- 本文 -
--------
プロジェクトマネジメントとは?スコープ管理と必要スキル、代表的な実務手法


複数の部門や専門分野のメンバーが連携して取り組むプロジェクトでは、個人の能力だけでなく、チーム全体を効率的に運営する「プロジェクトマネジメント」が重要です。
プロジェクト管理において最大の成果を生み出すためには、マネジメントスキルの知識習得と実践が欠かせません。
本コラムでは、プロジェクトマネジメントの本質やスコープ管理、必要スキル、具体的手法について詳しく解説します。
プロジェクトマネジメントとは
プロジェクトマネジメントは、システム構築やマーケティング戦略などの特定の目的を持つ「プロジェクト」を効率的に管理・運営する手法です。
はじめに、プロジェクトの定義とマネジメントの主な業務内容について解説します。
プロジェクトの定義
プロジェクトとは、「独自の成果物やサービス、成果を生み出すために実施する期限付きの取り組み」と定義されます。通常業務との最大の相違点は、「期限の有無」と「独自性」です。
同一条件で反復される業務や、完了時期が設定されていない業務はプロジェクトの範疇には含まれません。また、独自性や新規性を持つこともプロジェクトの必要条件となります。
プロジェクトマネジメントの実務内容
プロジェクトマネジメントの実務には、中間・最終ゴールの設定、企画・タイムラインの策定、予算やリソースの管理、進行状況の監視などが含まれます。
プロジェクトマネージャーはプロジェクトの責任者としてプロジェクトの進行方法や戦略を立案し、目標達成に向けてチーム全体を導く役割を担います。
プロジェクトマネジメントが必要とされる理由
企業は限られた人材・資金・時間を活用し、最大限の成果を上げなければなりません。そのためには、戦略的な資源配分と効率のよい業務運営が求められます。
また、プロジェクトでは通常、複数の部門や専門領域のメンバーが連携して作業を進めます。どれか1つでも進行が滞ると、他の作業やプロジェクト全体に深刻な影響を与えるため、進行状況の監視が極めて重要です。
プロジェクトマネジメントを導入することで、各メンバーの能力を正確に把握できるようになります。その結果、業務負荷の偏りを解消し、チーム全体の成果を最大化することが可能になります。
--------
- 課題 1 -
レコードから文字列「Частоту」を含む行をすべて見つけ出し、各行を改変せずに書き出すこと。
--------
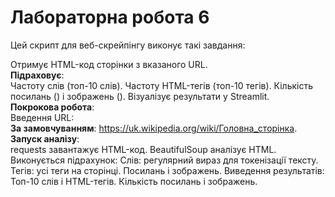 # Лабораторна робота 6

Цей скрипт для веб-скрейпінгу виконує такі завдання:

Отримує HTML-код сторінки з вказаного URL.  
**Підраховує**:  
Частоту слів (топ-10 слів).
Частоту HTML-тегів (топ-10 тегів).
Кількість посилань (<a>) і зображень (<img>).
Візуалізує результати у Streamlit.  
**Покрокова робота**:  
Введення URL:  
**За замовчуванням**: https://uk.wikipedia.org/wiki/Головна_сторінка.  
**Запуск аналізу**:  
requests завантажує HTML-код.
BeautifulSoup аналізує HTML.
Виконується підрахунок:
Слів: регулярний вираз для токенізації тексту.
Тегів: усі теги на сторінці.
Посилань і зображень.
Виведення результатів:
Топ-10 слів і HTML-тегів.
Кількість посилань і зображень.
--------
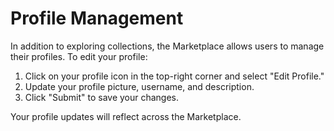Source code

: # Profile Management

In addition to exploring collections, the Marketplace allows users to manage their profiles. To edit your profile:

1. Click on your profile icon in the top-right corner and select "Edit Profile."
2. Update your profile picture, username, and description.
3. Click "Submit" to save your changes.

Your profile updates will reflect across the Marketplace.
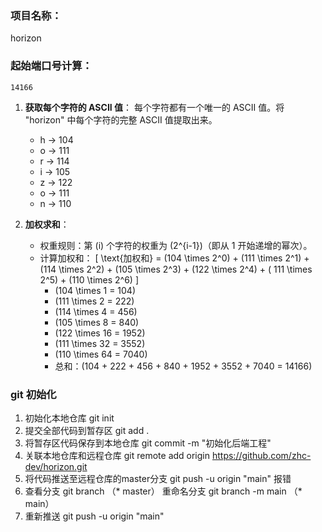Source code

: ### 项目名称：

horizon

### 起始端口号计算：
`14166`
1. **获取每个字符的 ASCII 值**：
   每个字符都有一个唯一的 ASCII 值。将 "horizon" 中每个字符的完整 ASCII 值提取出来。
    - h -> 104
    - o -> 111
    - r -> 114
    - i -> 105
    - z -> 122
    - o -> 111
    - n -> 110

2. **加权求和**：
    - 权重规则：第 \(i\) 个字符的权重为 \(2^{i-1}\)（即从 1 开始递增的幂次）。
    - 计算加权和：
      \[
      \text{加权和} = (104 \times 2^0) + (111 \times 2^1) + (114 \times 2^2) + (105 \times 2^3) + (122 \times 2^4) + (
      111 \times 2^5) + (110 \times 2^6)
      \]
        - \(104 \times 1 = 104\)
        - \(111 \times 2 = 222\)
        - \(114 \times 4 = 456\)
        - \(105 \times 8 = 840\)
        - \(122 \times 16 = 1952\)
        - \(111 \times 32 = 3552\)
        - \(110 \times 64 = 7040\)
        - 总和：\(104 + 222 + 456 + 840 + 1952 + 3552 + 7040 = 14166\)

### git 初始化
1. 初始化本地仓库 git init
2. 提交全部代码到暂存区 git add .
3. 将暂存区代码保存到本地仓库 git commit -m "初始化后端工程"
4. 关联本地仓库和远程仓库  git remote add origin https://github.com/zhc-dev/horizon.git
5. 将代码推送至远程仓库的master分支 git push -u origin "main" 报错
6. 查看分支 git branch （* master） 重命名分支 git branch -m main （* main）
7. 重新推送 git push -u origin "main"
--------
- 課題 2 -
プロジェクトマネジメントの本文のうち、「同一条件で反復される業務や、」と「よい業務運営が求められます。」の間を両端も含めて一字一句違えずに書き写すこと。

- 出力 1 -
Частоту слів (топ-10 слів).
Частоту HTML-тегів (топ-10 тегів).

- 出力 2 -
同一条件で反復される業務や、完了時期が設定されていない業務はプロジェクトの範疇には含まれません。また、独自性や新規性を持つこともプロジェクトの必要条件となります。
プロジェクトマネジメントの実務内容
プロジェクトマネジメントの実務には、中間・最終ゴールの設定、企画・タイムラインの策定、予算やリソースの管理、進行状況の監視などが含まれます。
プロジェクトマネージャーはプロジェクトの責任者としてプロジェクトの進行方法や戦略を立案し、目標達成に向けてチーム全体を導く役割を担います。
プロジェクトマネジメントが必要とされる理由
企業は限られた人材・資金・時間を活用し、最大限の成果を上げなければなりません。そのためには、戦略的な資源配分と効率のよい業務運営が求められます。